**The problem:** In the entries below, find the line with "el equipo de Empusilvania, dirigido por" and the line with "Menyambut Hari Kemerdekaan 2026, Deretan Ide". Repeat exactly everything between them, those two lines included, but not the pictures.

**Data to use:**

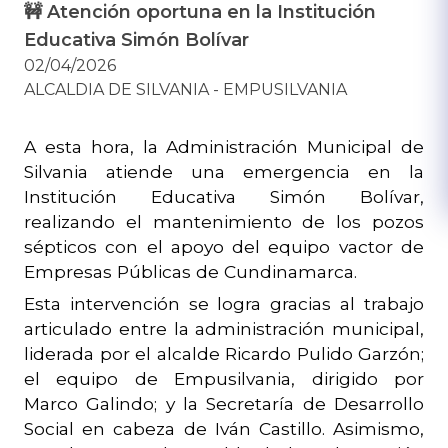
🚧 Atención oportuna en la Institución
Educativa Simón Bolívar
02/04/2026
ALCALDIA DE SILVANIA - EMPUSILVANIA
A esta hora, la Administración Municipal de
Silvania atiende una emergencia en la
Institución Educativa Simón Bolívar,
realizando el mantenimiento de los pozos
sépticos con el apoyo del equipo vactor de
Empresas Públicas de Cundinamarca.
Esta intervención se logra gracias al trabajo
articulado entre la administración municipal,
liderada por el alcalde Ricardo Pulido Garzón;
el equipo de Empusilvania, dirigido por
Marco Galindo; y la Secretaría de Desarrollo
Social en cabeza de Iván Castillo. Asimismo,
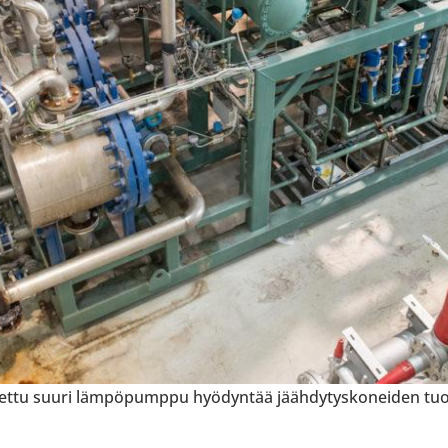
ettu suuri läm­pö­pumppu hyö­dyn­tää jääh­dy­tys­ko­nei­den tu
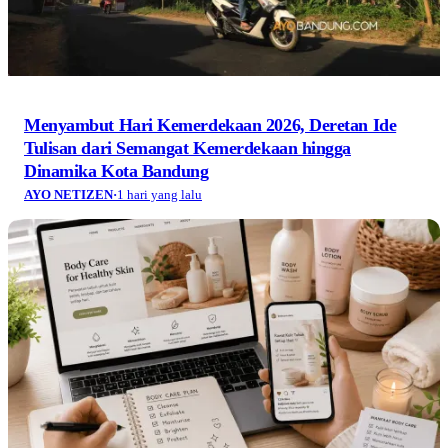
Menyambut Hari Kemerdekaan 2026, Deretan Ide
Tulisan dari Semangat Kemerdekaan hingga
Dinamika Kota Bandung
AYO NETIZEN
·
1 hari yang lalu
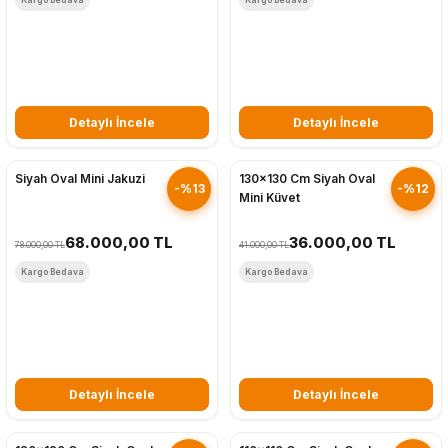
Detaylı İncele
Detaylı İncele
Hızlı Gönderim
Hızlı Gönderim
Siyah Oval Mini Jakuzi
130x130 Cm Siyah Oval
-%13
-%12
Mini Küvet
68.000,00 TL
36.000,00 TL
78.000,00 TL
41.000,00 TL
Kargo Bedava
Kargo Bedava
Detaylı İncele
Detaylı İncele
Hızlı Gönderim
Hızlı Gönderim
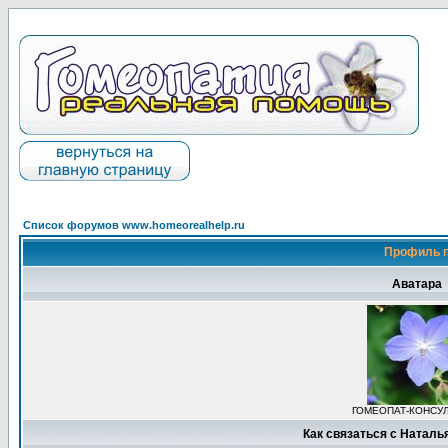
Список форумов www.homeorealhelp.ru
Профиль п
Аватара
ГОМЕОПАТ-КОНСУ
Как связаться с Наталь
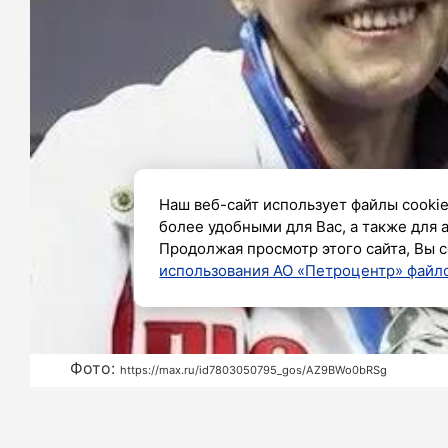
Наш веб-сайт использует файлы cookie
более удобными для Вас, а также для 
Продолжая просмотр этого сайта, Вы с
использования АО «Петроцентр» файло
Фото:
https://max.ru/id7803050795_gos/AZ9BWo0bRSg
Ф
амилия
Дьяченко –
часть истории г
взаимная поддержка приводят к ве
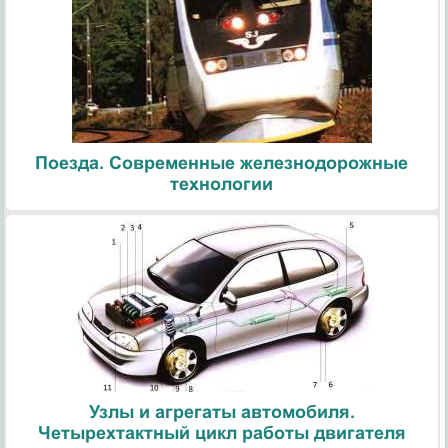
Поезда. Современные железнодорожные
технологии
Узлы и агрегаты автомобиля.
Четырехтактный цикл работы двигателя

**Response:**
el equipo de Empusilvania, dirigido por
Marco Galindo; y la Secretaría de Desarrollo
Social en cabeza de Iván Castillo. Asimismo,
ettu suuri läm­pö­pumppu hyö­dyn­tää jääh­dy­tys­ko­nei­den tu
Menyambut Hari Kemerdekaan 2026, Deretan Ide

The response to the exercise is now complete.